▶ [TEXT]

* * * * * * *

Grand National Breaks UK Record for Biggest Online Sports Betting Event

Posted on: April 14, 2021, 08:33h. 

Last updated on: April 14, 2021, 09:53h.

Last Saturday’s Grand National steeplechase at Aintree was the UK’s biggest-ever online sports betting event, as a unique set of circumstance helped it outstrip even the soccer World Cup final for digital wagering.

Grand National
Rachel Blackmore became the first female jockey to win the Grand National on Saturday on Minella Times. (Image: Tom Jenkins/The Observer)

The Aintree stands may have been deserted, but around nine million Brits tuned in on television to watch. Rachael Blackmore became the first female jockey to win the grueling four-mile, 30-fence race. She won on Minella Times at odds of 11-1.

The Grand National has long been a huge gambling event in the UK, attracting the “one-bet-a-year” demographic.

It’s the kind of day when it’s socially acceptable for even the primmest of grandmammas to shuffle to her nearest bookmaker’s shop to “lump a tenner on,” in the vernacular.

But this year, Granny had to go online, as did the roughly one-third of the populace that bets on the race each year. Britain’s land-based bookies reopened Monday — all 6,000-odd of them — for the first time since December, even earlier in some regions. But it was too late to catch the famous old race.

* * * * * * *

▶ [EXERCISE DATA]
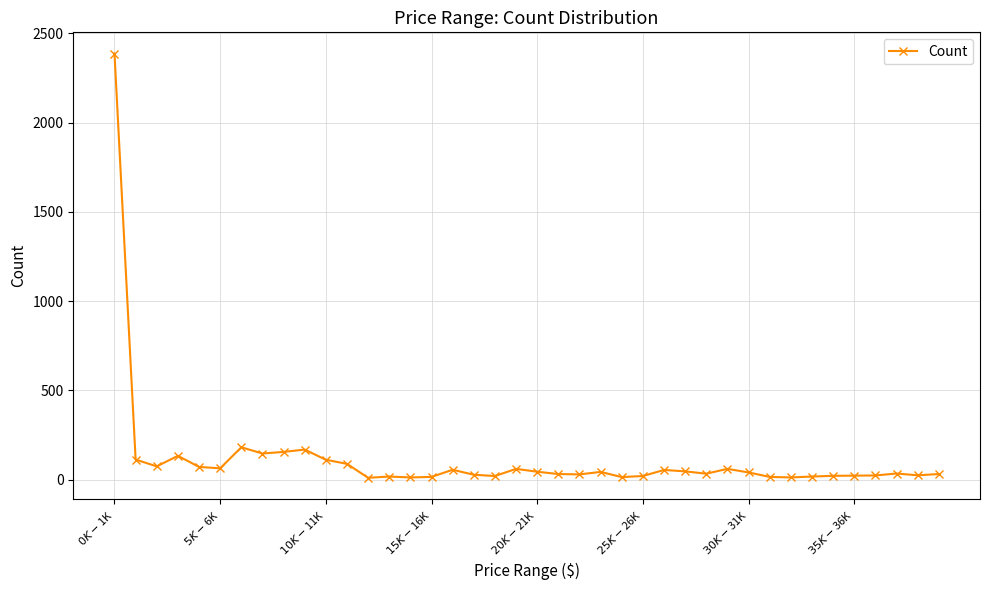

How many distinct data groups are displayed?

1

* * * * * * *

▶ [ABOUT THIS TASK] Edit the Grand National text from "Last updated on: April" down to "odds of 11-1.", and put "punishing" wherever "grueling" appears.

▶ [OUTPUT]
Last updated on: April 14, 2021, 09:53h.

Last Saturday’s Grand National steeplechase at Aintree was the UK’s biggest-ever online sports betting event, as a unique set of circumstance helped it outstrip even the soccer World Cup final for digital wagering.

Grand National
Rachel Blackmore became the first female jockey to win the Grand National on Saturday on Minella Times. (Image: Tom Jenkins/The Observer)

The Aintree stands may have been deserted, but around nine million Brits tuned in on television to watch. Rachael Blackmore became the first female jockey to win the punishing four-mile, 30-fence race. She won on Minella Times at odds of 11-1.